Au-delà des manipulations qui entraîneraient des conséquences extrêmes comme les AVC pour lesquelles il est « difficile » d’incriminer directement les ostéopathes ou les chiropracteurs, estime Nicolas Pinsault, kinésithérapeute et chercheur à l’université de Grenoble, spécialiste des parcours de soins. Mais pour lui, même si les cas « sont rarissimes », les manipulations des vertèbres et cervicales peuvent bien occasionner des « dissections artérielles », c’est-à-dire, une déchirure d’une artère avec éruption de sang entre deux couches de la paroi vasculaire. Aussi, Nicolas Pinsault assure que des confrères exerçant en clinique du dos opèrent régulièrement des patients avec des lésions aux disques induites par des mauvaises manipulations ou la répétition de celle-ci.

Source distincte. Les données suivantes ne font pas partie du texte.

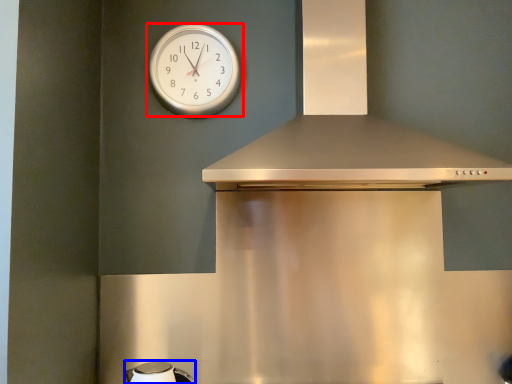
Question: Which of the following is the closest to the observer, wall clock (highlighted by a red box) or appliance (highlighted by a blue box)?

Choices:
 (A) wall clock
 (B) appliance

Answer: (B)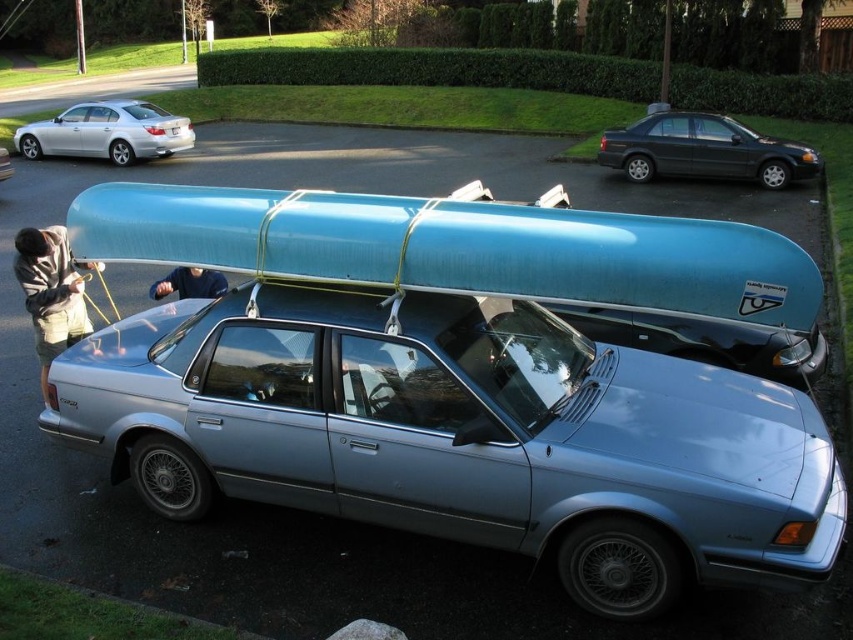
You are a delivery person trying to park your van behind the satin silver sedan at center and the dark blue shirt at upper center. Can you park your van behind both of them without moving either?

The satin silver sedan at center is taller than the dark blue shirt at upper center. Since the van needs to pass behind both objects, the tallest object determines the clearance. The satin silver sedan at center is taller, so if the van can clear its height, it can park behind both.

You are a delivery person trying to park your van next to the silver metallic sedan at upper left and the khaki shorts at lower left. Which vehicle will require more space in width to park next to?

The silver metallic sedan at upper left requires more space in width to park next to because its width is larger than the khaki shorts at lower left.

You are a delivery person trying to park your delivery van between the satin silver sedan at center and the khaki shorts at lower left. The van is 5 meters long. Is there enough space between them to park the van?

The satin silver sedan at center and khaki shorts at lower left are 2.23 meters apart. Since the van is 5 meters long, there is not enough space to park the van between them.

« Le problème, est qu’à l’inverse des Etats-Unis, les ostéopathes et chiropracteurs français ne sont pas reconnus comme des professionnels de santé et, ils ne disposent pas de radio pour constater d’éventuelles lésions avant/après manipulations », avance-t-il. Avec un ostéopathe pour un peu plus de 3.000 habitants, la France est le pays au monde comptant le plus grand nombre de ces praticiens. Et selon le chercheur l’explication est à trouver dans l’insuffisance de la médecine conventionnelle dans certains soins. « Neuf millions de Français souffrent du dos, et la réalité, c’est que nous ne sommes pas bon dans cette problématique donc les patients se tournent vers des ostéopathes ou des chiropracteurs. Quand on a une infection bactérienne, on ne songe pas à la médecine alternative », expose-t-il. « Les problèmes de dos ne se règlent pas avec des manipulations, mais essentiellement avec de l’activité physique », poursuit le kinésithérapeute.

Des études peu abondantes

A l’association française des chiropracteurs, on « prend le problème très au sérieux », assure Charlène Chéron, sa porte-parole. « Il y a une appréhension des médecins vis-à-vis des approches non conventionnelles et avec les ostéopathes, nous sommes souvent mis dans le même panier que les étiopathes et les naturopathes qui sont des professions non réglementées », regrette-t-elle. Une étude britannique de la Chiropractic & Manual Therapies publiée en 2017, « suggère qu’il n’y aurait pas de relation de cause à effet entre les manipulations de la colonne vertébrale et les AVC », et conclut « qu’il semble possible que des pathologies préexistantes pourraient accroître le risque d’occurrence de ces événements. En conséquence, l’enjeu réside dans la détection de ces facteurs risques ».

La littérature scientifique à ce propos reste pour autant peu abondante et ces phénomènes, in fine, peu étudiés. Ce qui semble logique, au regard de la relative nouveauté de ces professions, qui se sont structurées depuis le début du siècle.